Abro una ventana imaginaria en este otoño cuarentenario, un boquerón desesperado por aire, por luz solar. Unas ansias enormes de esa luna gigante de anoche que navegó por un cielo sereno y que no pude ver. Mi departamento no tiene ventanas a la calle. Sólo tres aberturas misericordiosas hacia un patio mínimo interior. A través de la reja que lo protege, veo retazos de cielo a veces de añil, a veces de gris. La luna no pasó por mi domicilio esta vez…
Mis amigas me envían fotos de cielos, montañas y lagos crepusculares. De horizontes que se incendian a las ocho de la noche. Evoco mis montañas lejanas en medio de esta ilimitada llanura mediterránea.
Invoco esta tarde a la imaginación para que se desborde de belleza. Para que me regale cuadritos de la vida que he conocido. Para llorar en silencio, despacito, en esta suerte de catacumba sanitaria.
La primera belleza que recuerdo es un sueño que tuve quizá a los ocho o nueve años. Veo un lago perfectamente cuadrado, rodeado de sauces que se inclinan perezosamente en sus orillas. Piso una arena dorada y arriba se extiende un cielo de turquesa imposible en la vida real. Un silencio encantador. Una luz profunda y eterna me abriga, me consuela de mi temprana angustia existencial.

— INFORMACIÓN PROPORCIONADA —
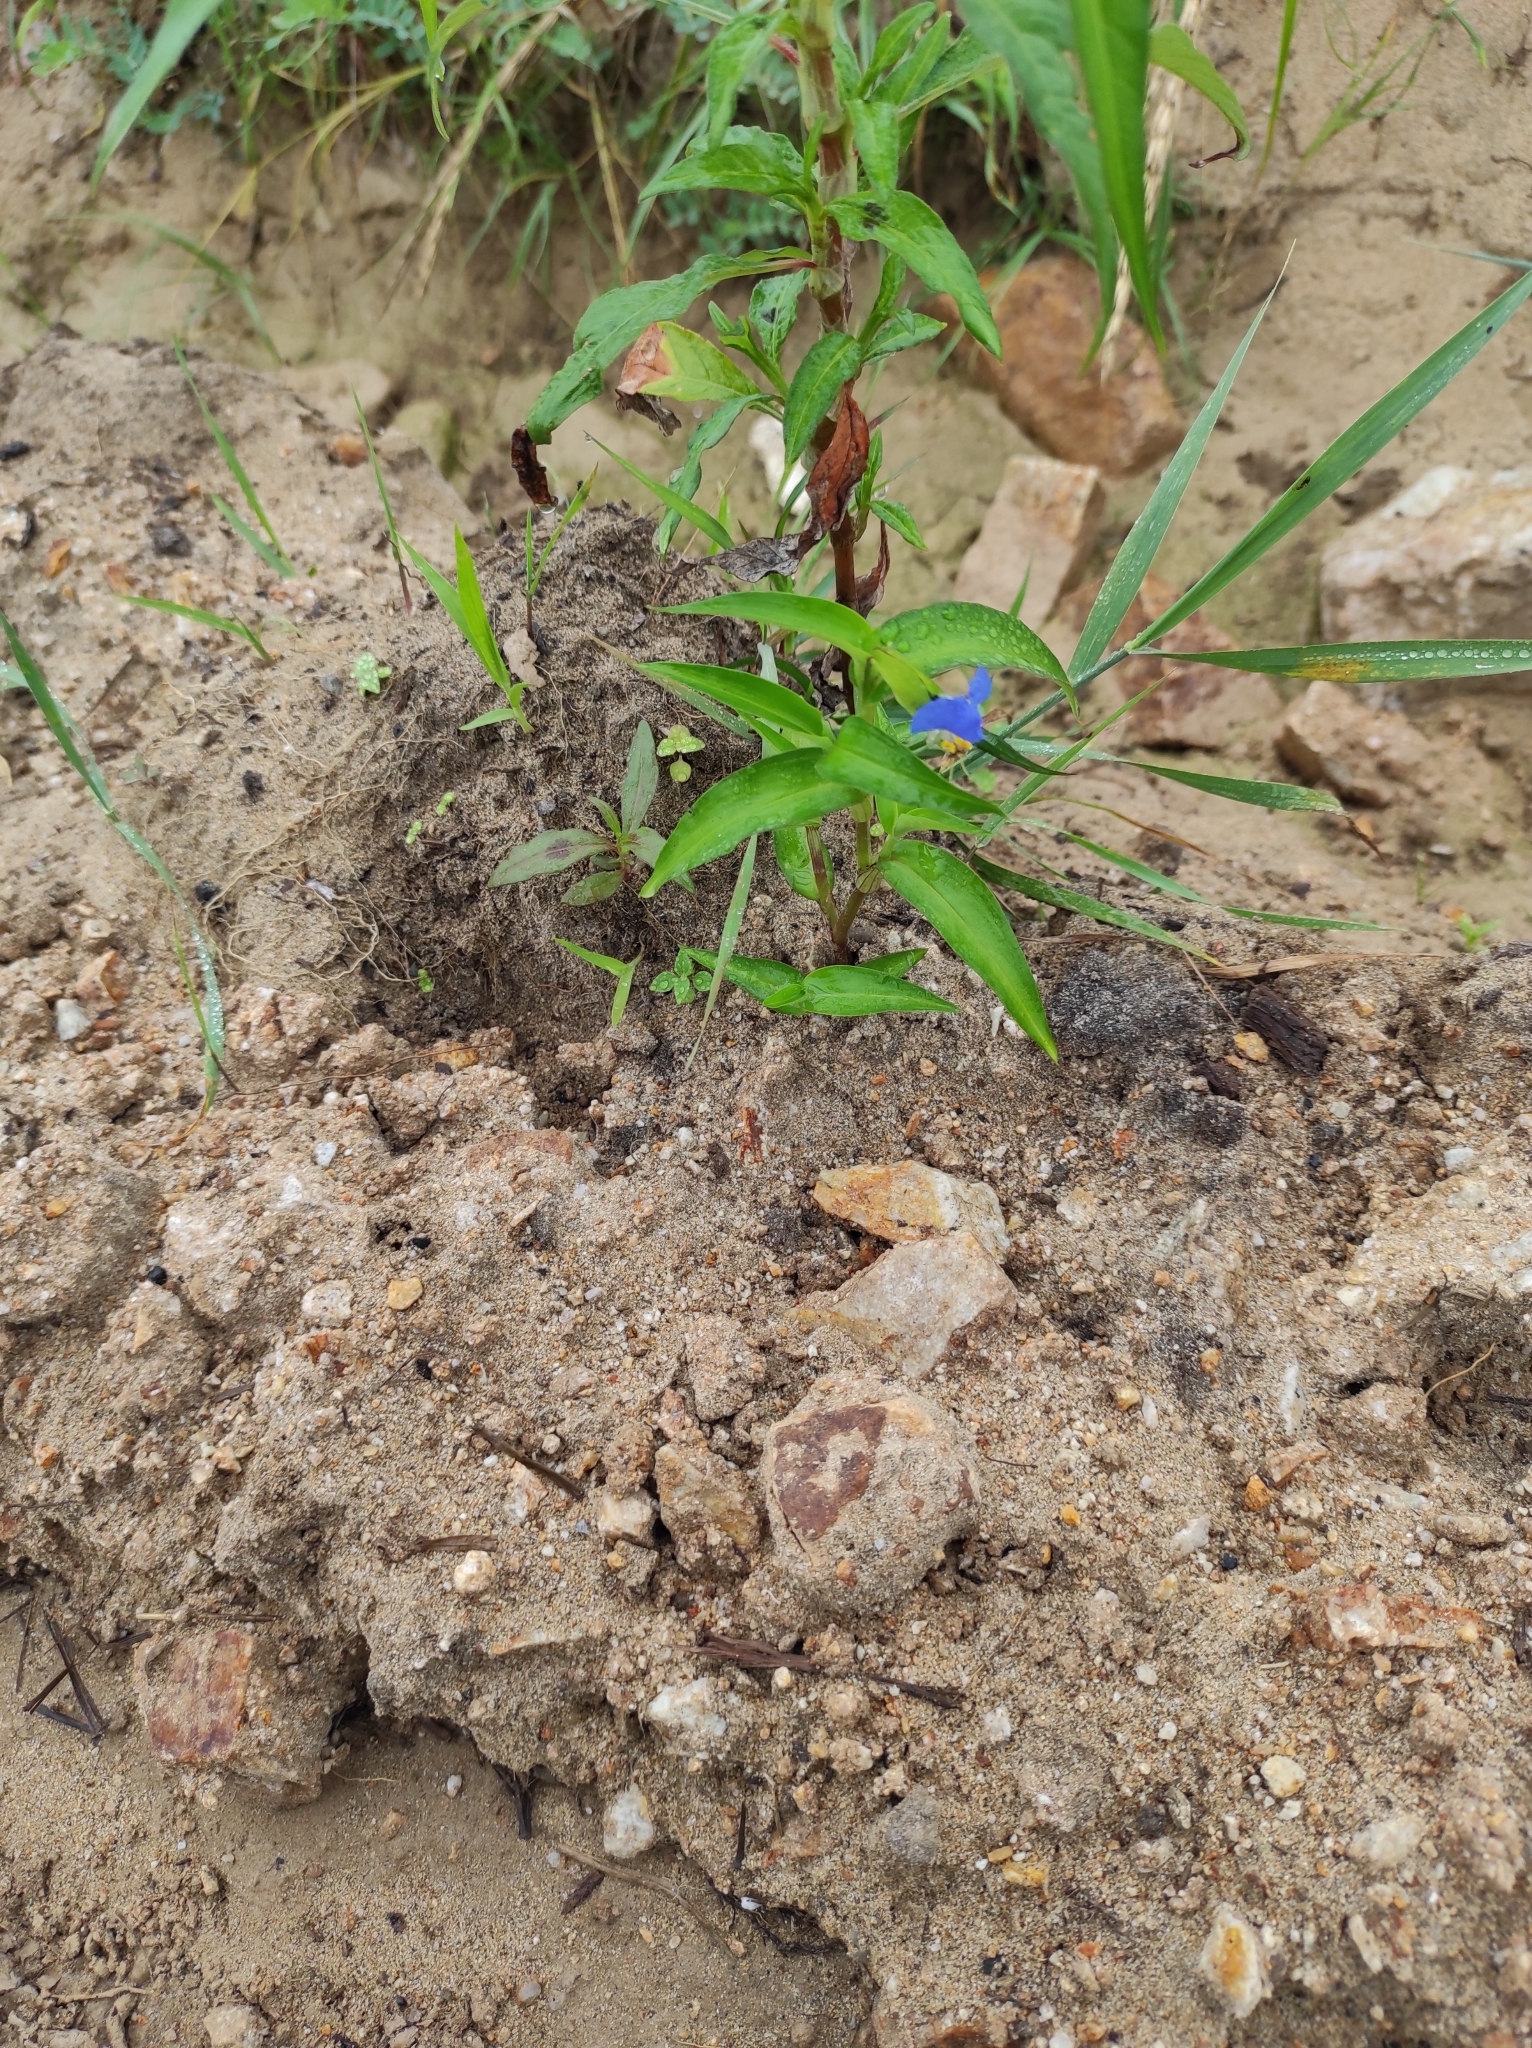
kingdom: Plantae
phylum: Tracheophyta
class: Liliopsida
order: Commelinales
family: Commelinaceae
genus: Commelina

— CONJUNTO DE TAREAS —
A - Responda estas preguntas sobre el fragmento acerca de la cuarentena:
(i) ¿Cuántas aberturas tiene el departamento hacia el patio interior?
(ii) ¿A qué hora se incendian los horizontes en las fotos que envían las amigas?
(iii) ¿Qué forma tiene el lago del sueño?
B - Reproduzca la parte del fragmento acerca de la cuarentena que va entre "Invoco esta tarde" y "de catacumba sanitaria.", ambos inclusive.
C - Prosiga el fragmento acerca de la cuarentena a partir de su última oración.

— RESPUESTAS DEL EJERCICIO —
A -
(i) Tres.
(ii) A las ocho de la noche.
(iii) Es perfectamente cuadrado.

B -
Invoco esta tarde a la imaginación para que se desborde de belleza. Para que me regale cuadritos de la vida que he conocido. Para llorar en silencio, despacito, en esta suerte de catacumba sanitaria.

C -
El 5 de abril de 1970 viví una experiencia casi indescriptible de redención. Un batir de alas me alzó hasta una cumbre espiritual más allá de toda materialidad comprensible. Más tarde, en la profunda madrugada, me desperté agitado y tuve que preguntar: “Dios, ¿fue eso real?” Abrí mi Biblia al modo pentecostal, al azar. Mis ojos cayeron sobre estas palabras de Salmos 2:7: “Yo publicaré el decreto. Mi hijo eres tú. Yo te he engendrado hoy.”
La última belleza que vi antes del coronavirus y este confinamiento feroz fue una tarde soleada en el parque cercano. El sol reverbera a las seis de la tarde entre todos los verdes posibles. Todo se hace inmaterial y hay una magia de tiempo detenido, de luz, de esperanza, de amor.
Prosigo mi vida en este paro involuntario. Teletrabajo, dar clases, cocinar, limpiar. Leer, escribir y pensar.
Algún día deberé escribir sobre la secreta belleza de este encierro.